Be Nice. Work Hard.

I did my classroom observation last week in the room of a legendary teacher. The mature behavior of his 5th grade students is famous. Classroom management is an area of particular interest for me so I was excited to see what his class looked like for an entire day. It was extraordinary. At 7:10 am, during pre-school music practice, I was immediately offered a bottle of water by one student, then a minute later, by another. The students were quiet and respectful throughout the day – without exception. To be sure, when they played baseball first period, they were normal kids – except that they were uniformly supportive of their teammates and their opponents. It was extraordinary how much time was saved and how much less tiring the day was (especially because the day was 7 am to 4 pm…).
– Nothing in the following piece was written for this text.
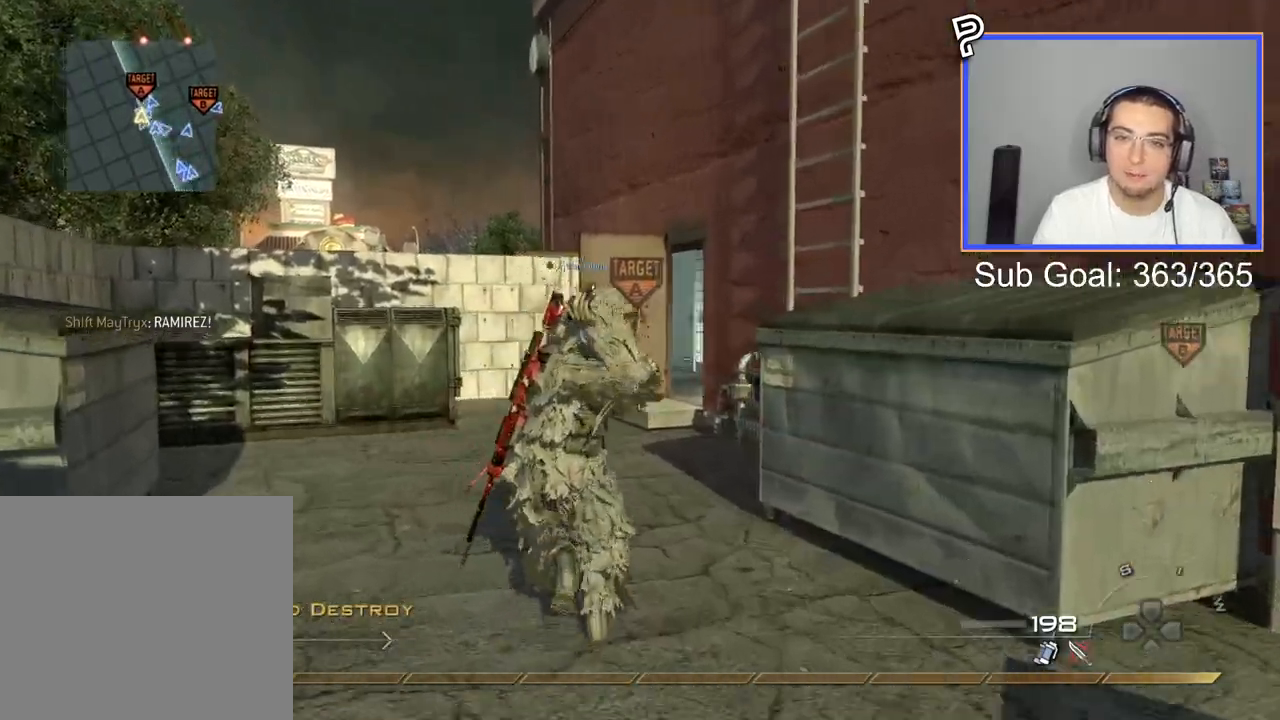
Gameplay with a controller (PlayStation layout); each line is a JSON object with the inputs held at the frame after it. "events" lists button and stick changes between this image and that frame as [ms after this image, input, new state], when the widget could be followed in between.
{"buttons": [], "left_stick": "up", "right_stick": "center", "events": [[367, "right_stick", "right"], [501, "right_stick", "center"]]}
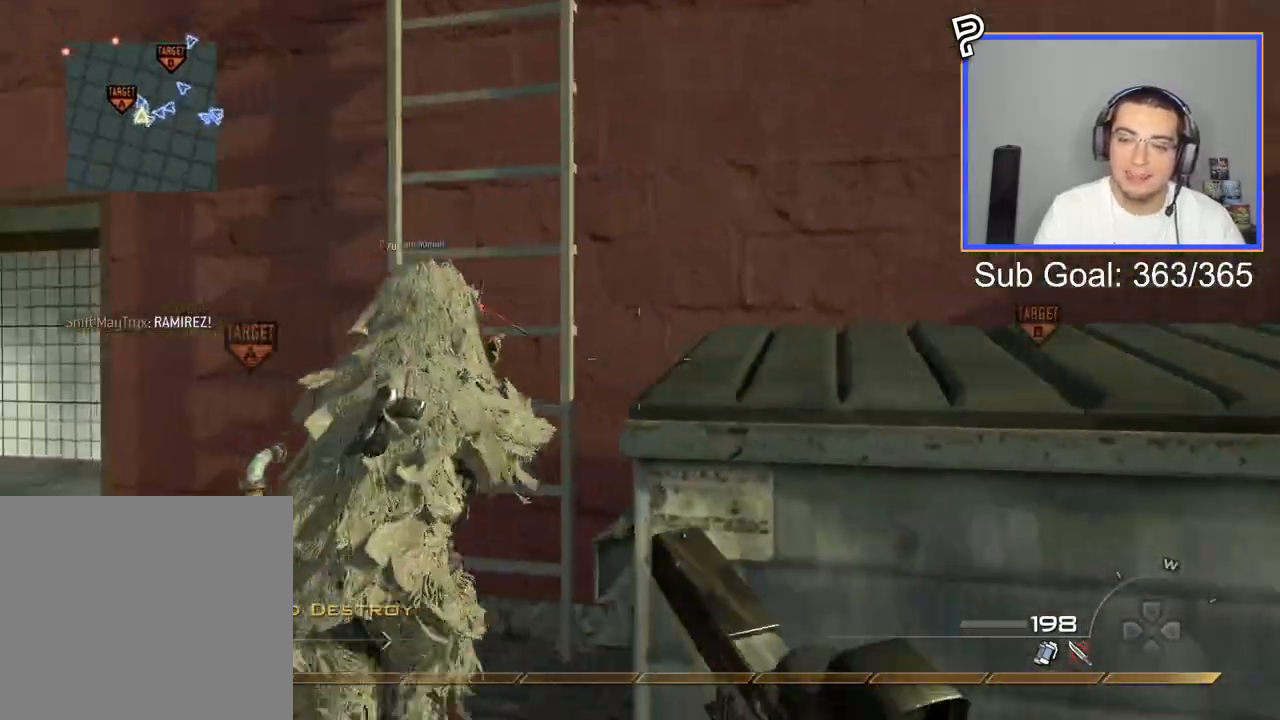
{"buttons": ["CROSS"], "left_stick": "up", "right_stick": "center", "events": [[33, "TRIANGLE", "down"], [100, "TRIANGLE", "up"], [117, "left_stick", "center"], [167, "TRIANGLE", "down"], [283, "TRIANGLE", "up"], [300, "left_stick", "up"], [417, "CROSS", "down"]]}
The reason I bring this up here is that taking risks and making mistakes is such a critical part of learning. Creating an atmosphere where that can safely take place is perhaps the hardest thing for a teacher to do. Even extraordinary teachers often don’t intrude on (or know about) the subtle interactions between students. I am coming to believe that the classroom atmosphere has to be something that follows my students 24 hours a day. While this sounds over the top, a classroom can’t be safe if the students are mocked for their in class mistakes away from my sight. Of course, such an intention can’t be fulfilled through coercion. I have no reach beyond the classroom. However, it can be achieved (as demonstrated above) with the proper teaching as the school year begins and reinforcement as it proceeds.

The classroom I observed has a motto, “Work hard, be nice.” Nice is a core value reinforced everyday. Students who misbehave while other students are talking are asked, “You’re acting as if Jorge doesn’t matter. Does Jorge matter?” Harsh, but very true and very effective. As for discipline, the teacher has a simple rule: the class activities have to be interesting enough such that not being allowed to participate is punishment enough. The teacher holds himself and all his students to an extremely high behavioral (and academic) expectation. It works beautifully.

In his class, there is no issue pursuing questioning with struggling students. There is no issue when students make mistakes. In fact, he said at one point, “Thank you for getting it (a math problem) wrong and allowing us to learn with you.”

I think the ultimate testament of how effective his strategy is came in reviewing the answers to the same math quiz. When the teacher asked if anybody had gotten a particular problem wrong, one of the students raised her hand and said that she’d gotten the problem right but didn’t really understand it. Now that’s something special and something to aspire to.